Our other Hav, Buzzy sleep with us in bed and doesn't get up at all throughout the night- he doesn't even want to go out in the middle of the night when I take Oscar out! I am afraid to get up during the night, but my husband says that Oscar has to get used to it. Is it OK to put him in the ex pen next to the bed after he gets up? Or should we try to put him back in his crate?


----------



## krandall (Jun 11, 2009)

Buzzys Mom said:


> Our other Hav, Buzzy sleep with us in bed and doesn't get up at all throughout the night- he doesn't even want to go out in the middle of the night when I take Oscar out! I am afraid to get up during the night, but my husband says that Oscar has to get used to it. Is it OK to put him in the ex pen next to the bed after he gets up? Or should we try to put him back in his crate?

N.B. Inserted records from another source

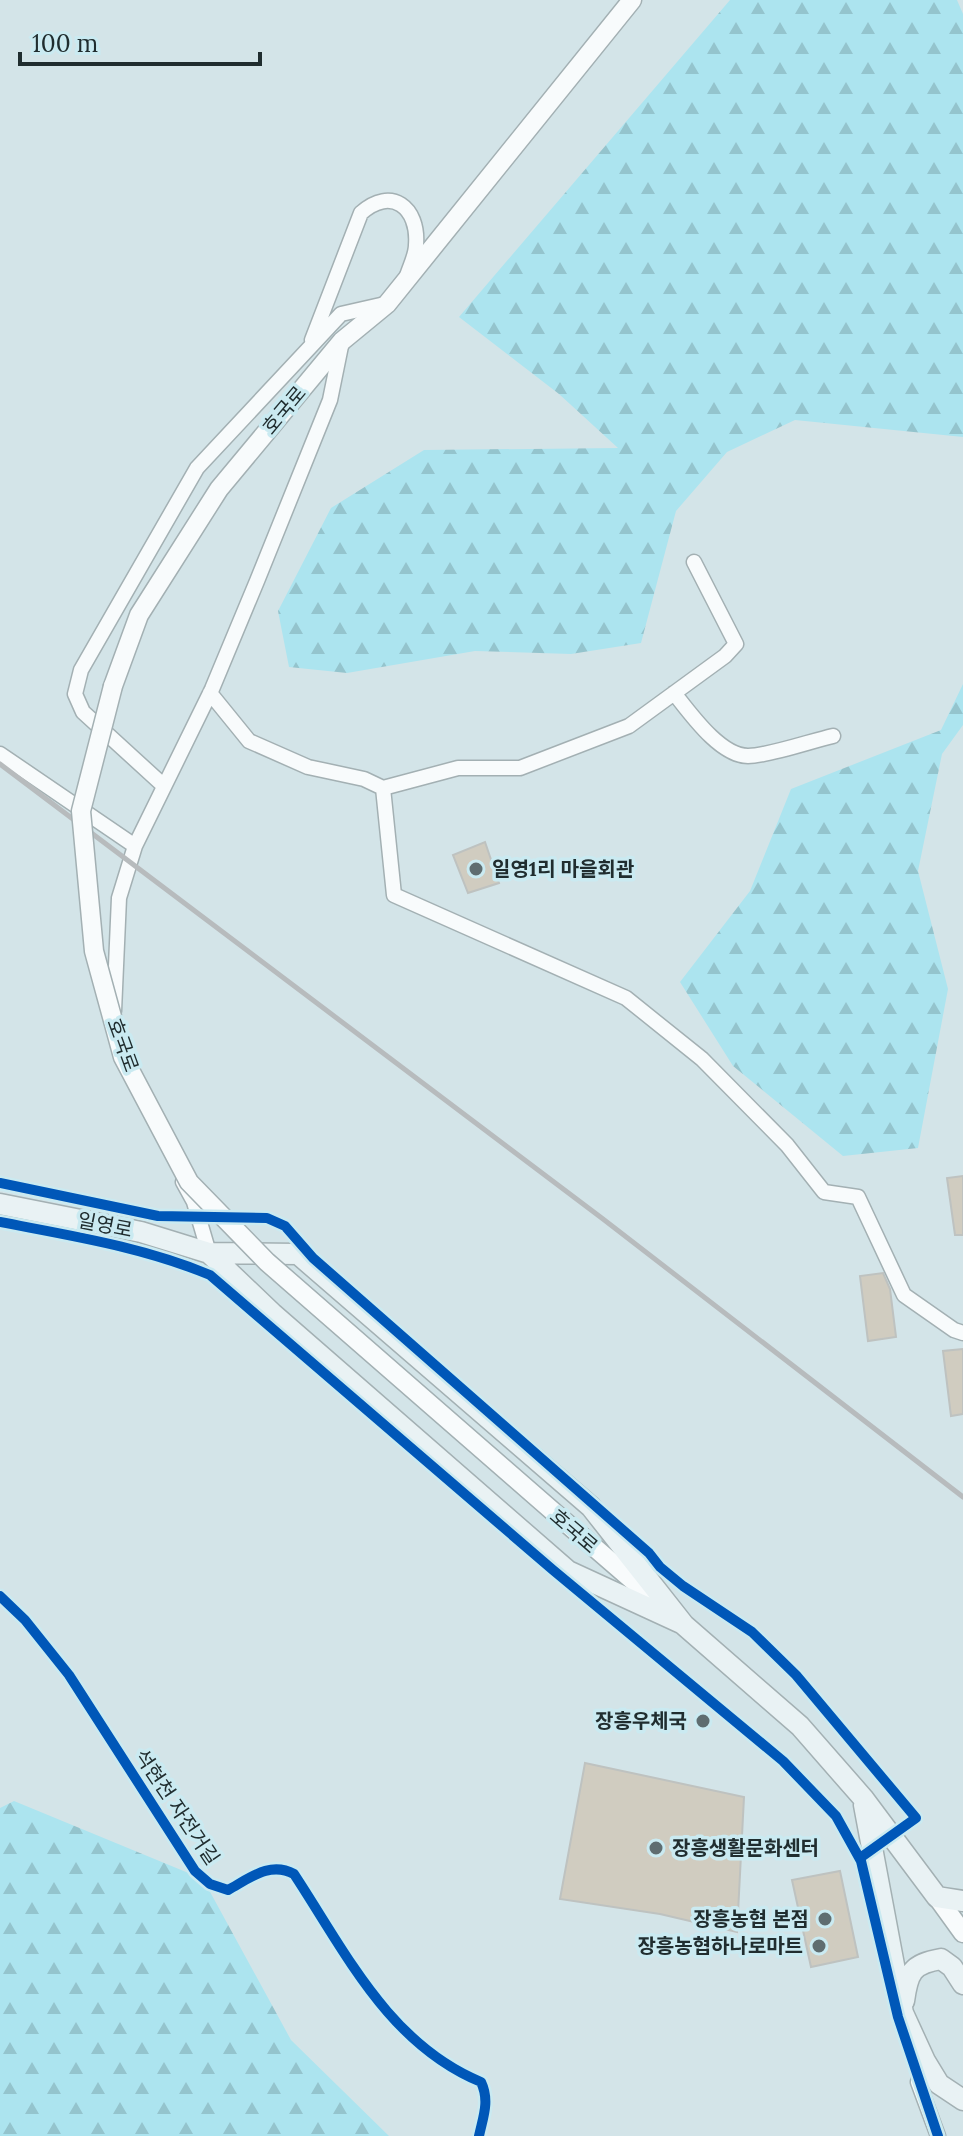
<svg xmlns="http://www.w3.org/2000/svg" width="963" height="2136" font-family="Lora,'Noto Sans KR',serif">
<defs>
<pattern id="forest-firs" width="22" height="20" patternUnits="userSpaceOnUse" patternTransform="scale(2)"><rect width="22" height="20" fill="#ace4ef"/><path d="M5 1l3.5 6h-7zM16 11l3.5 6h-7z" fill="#94c4cd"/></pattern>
</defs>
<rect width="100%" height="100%" fill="#d3e4e8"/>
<path fill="url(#forest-firs)" d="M730 0H957L963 14V437L795 420 727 452 676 511 641 643 571 654 475 651 347 673 289 667 278 611 331 508 424 450 618 448 559 394 459 317Z
M963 684V725L942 754 918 871 948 989 918 1148 843 1156 733 1066 680 982 750 891 791 789 941 730Z
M14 1801 203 1879 291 2040 389 2136H0V1808Z"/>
<path fill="#d0ccc0" stroke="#bec2c0" stroke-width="2" d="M485 842 499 883 468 893 453 855Z
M963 1176V1235H955L947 1178Z
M883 1273 890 1289 896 1337 868 1341 860 1276Z
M963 1349V1414L951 1416 943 1351Z
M585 1763 744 1797 737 1932 660 1914 560 1899Z
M840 1871 858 1957 811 1967 792 1880Z"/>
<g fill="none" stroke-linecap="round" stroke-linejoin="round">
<g stroke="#a3b0b3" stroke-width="17">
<path id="minor" d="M312 340 361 213C391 186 419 207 416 245 416 255 410 266 407 276
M694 562 736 644 725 656 629 726 520 768H458L383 788 394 895 626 998 702 1059 787 1145 824 1192 858 1197 904 1295 954 1330 963 1333
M210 693 249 741 308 767 364 779 383 788
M674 693C690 713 720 756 748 756 768 756 811 741 833 736
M0 754 135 846 212 689 257 581 330 400 342 341
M164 786 83 712 75 694 81 670 197 468 341 314 385 304
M114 1011 119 898 135 846
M183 1182 194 1202 209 1253
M925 2061 918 2082 938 2136"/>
</g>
<g stroke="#a3b0b3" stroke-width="21">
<path id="tertiary" d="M113 686 139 615 219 489 342 341 387 304 632 0
M579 1534 661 1605
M937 1897 963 1933"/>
</g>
<g stroke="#a3b0b3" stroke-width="23">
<path id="secondary" d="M0 1204 141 1232 209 1253 298 1254 591 1507 684 1625 800 1726 863 1798 937 1897 963 1901
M209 1253 273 1314 568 1571 681 1623
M864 1805 903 2013 925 2061 939 2084 963 2100
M904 2001C908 1972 912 1964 941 1959L952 1967 963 1984"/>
</g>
<use href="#minor" stroke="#f8fbfc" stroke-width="14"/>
<use href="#tertiary" stroke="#f8fbfc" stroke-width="18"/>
<use href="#secondary" stroke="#e9f2f4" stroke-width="20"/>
<path stroke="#b7bbbd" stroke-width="5" d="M0 764 603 1219 963 1497"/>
<g stroke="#a3b0b3" stroke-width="21" stroke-linecap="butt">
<path id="tertiary-bridge" d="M113 686 81 811 94 951 123 1057 189 1182 267 1262 579 1534"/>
</g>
<use href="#tertiary-bridge" stroke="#f8fbfc" stroke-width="18"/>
<g stroke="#caeaf1" stroke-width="15">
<path id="cycleway" d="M0 1183 158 1216 267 1218 285 1226 313 1258 649 1553 660 1567 683 1586 752 1632 796 1675 916 1818 860 1858
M0 1222C72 1236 143 1247 210 1275L553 1570 783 1761 836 1816 861 1861 898 2017 938 2136
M0 1596 25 1620 69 1675 195 1871 210 1884 228 1890C250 1878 270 1861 294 1874 346 1953 389 2044 481 2082 490 2101 483 2117 479 2136"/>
</g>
<use href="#cycleway" stroke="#0057b8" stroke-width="10"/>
</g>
<g fill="#5f6d70" stroke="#caeaf1" stroke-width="3">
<circle cx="476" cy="869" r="8"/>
<circle cx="703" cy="1721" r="8"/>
<circle cx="656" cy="1848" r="8"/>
<circle cx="825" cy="1919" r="8"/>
<circle cx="819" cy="1946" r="8"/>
</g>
<g text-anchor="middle" stroke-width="7" stroke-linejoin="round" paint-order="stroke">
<g font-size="20" fill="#202d2f" stroke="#caeaf1">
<text transform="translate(284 410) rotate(-50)" y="7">호국로</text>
<text transform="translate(123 1045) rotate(70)" y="7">호국로</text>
<text transform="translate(105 1225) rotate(11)" y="7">일영로</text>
<text transform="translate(574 1531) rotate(41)" y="7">호국로</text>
<text transform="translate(177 1807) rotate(56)" y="7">석현천 자전거길</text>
</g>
<g font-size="20" font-weight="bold" fill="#202d2f" stroke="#caeaf1" text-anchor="end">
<text x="492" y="876" text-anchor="start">일영1리 마을회관</text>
<text x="687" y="1728">장흥우체국</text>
<text x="672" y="1855" text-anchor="start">장흥생활문화센터</text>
<text x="809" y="1926">장흥농협 본점</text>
<text x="803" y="1953">장흥농협하나로마트</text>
</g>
</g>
<path d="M20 52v12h240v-12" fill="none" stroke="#202d2f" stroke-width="4"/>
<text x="32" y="52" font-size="24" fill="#202d2f" stroke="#caeaf1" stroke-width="6" paint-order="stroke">100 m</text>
</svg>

I'd put him back in his crate, unless you WANT the ex-pen to be his usual sleeping place... He is training you!

I also agree with your husband. If he's going to be in your bed room, he needs to get used to normal bed room activity. I ALWAYS get up at least once during the night, and Kodi doesn't even roll over.


----------



## Buzzys Mom (Sep 28, 2010)

We don't have a problem with him sleeping in his ex-pen. He won't potty in there or the crate, but we still need to crate him when we are not in the house (no more than 3-4 hours a day, if even that). He is not completely housebroken and piddles if he isn't in teh ex-pen or crate. We would like for him to sleep in the bed with us and Buzzy when he is big enough to get up and down safely. Is sleeping in the crate at night and crating during the day connected, or are they mutually exclusive? I am actually traveling for work the next 3 days, so DH will try and keep him in the crate (and work on training him too).


----------



## RIstream (Aug 21, 2008)

I PM'd you.....


----------



## Buzzys Mom (Sep 28, 2010)

Just a quick update- we put the crate on the nighttable where he can see us when we are sleeping- voila! no fussiness, no whining, no barking, nothing! Thank you to the suggestions  He slept until 6 this morning (much better than the 4:30-5 the last few nights). I think we have ot put him to bed earlier though- we do a little training and playing after dinner/potty, and by 9 pm he is passed out in his ex-pen. Maybe we should try to keep him up until 10-10:30? We wake him up to take him out at that time anyways.


----------



## apololaceymom (Aug 27, 2011)

Buzzys Mom said:


> Just a quick update- we put the crate on the nighttable where he can see us when we are sleeping- voila! no fussiness, no whining, no barking, nothing! Thank you to the suggestions  He slept until 6 this morning (much better than the 4:30-5 the last few nights). I think we have ot put him to bed earlier though- we do a little training and playing after dinner/potty, and by 9 pm he is passed out in his ex-pen. Maybe we should try to keep him up until 10-10:30? We wake him up to take him out at that time anyways.


Glad to hear he is doing better. I also get up a couple times a night, and when Lacey was a baby, she would wake up too, and want to come out of her crate. I finally had to put her crate in the kitchen so we all could sleep!! She did fine there for several months until she was old enough to sleep in bed. Apolo was our first Hav, and never adjusted to sleeping in his crate, (we never adjusted to training him to sleep in his crate). He has been sleeping in our bed since he was 4 months old. Blaze is a DREAM in his crate at night. We started him on the bedside table, moved to a chair next to the bed, and now on the floor in the bedroom. He loves his crate, and runs into it when it's time to go to bed. He likes it covered, and he NEVER wakes up at night, and has not from day 1. His breeder said he was the hardest dog she ever had to crate train, but once he got it, he did great. She NEVER gave in to him. (she has been breeding for many years, and knows the importance of early training). All our dogs are in there crates when we leave, and they don't fuss at all...Be persistent, and he will get it!!


----------